*Supplied records*.
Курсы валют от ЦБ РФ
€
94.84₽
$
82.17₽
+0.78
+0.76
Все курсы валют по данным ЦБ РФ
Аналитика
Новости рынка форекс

...

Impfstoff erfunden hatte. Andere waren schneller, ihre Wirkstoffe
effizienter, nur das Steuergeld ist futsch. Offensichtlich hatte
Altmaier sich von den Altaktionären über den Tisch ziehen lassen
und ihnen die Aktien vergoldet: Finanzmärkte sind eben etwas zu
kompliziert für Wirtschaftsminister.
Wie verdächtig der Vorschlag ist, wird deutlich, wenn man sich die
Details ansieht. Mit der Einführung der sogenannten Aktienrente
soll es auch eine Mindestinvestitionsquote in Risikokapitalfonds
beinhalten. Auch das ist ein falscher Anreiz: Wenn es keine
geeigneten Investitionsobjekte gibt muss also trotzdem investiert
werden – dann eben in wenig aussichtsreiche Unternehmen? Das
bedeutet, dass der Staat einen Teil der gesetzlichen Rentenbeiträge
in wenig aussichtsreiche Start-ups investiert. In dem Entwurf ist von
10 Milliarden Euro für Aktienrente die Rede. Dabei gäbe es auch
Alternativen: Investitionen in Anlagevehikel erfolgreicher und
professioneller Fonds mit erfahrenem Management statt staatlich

==

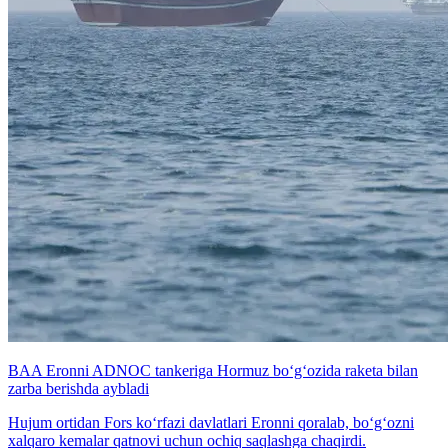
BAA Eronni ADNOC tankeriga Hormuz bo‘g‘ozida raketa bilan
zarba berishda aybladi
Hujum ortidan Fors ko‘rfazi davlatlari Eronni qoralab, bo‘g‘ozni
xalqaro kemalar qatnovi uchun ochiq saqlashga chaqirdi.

*Written task*. Only those lines of the entries above that run from the line containing "Курсы валют от ЦБ РФ" to the line containing "Новости рынка форекс", both included, should be transcribed exactly.

*Answer box*.
Курсы валют от ЦБ РФ
€
94.84₽
$
82.17₽
+0.78
+0.76
Все курсы валют по данным ЦБ РФ
Аналитика
Новости рынка форекс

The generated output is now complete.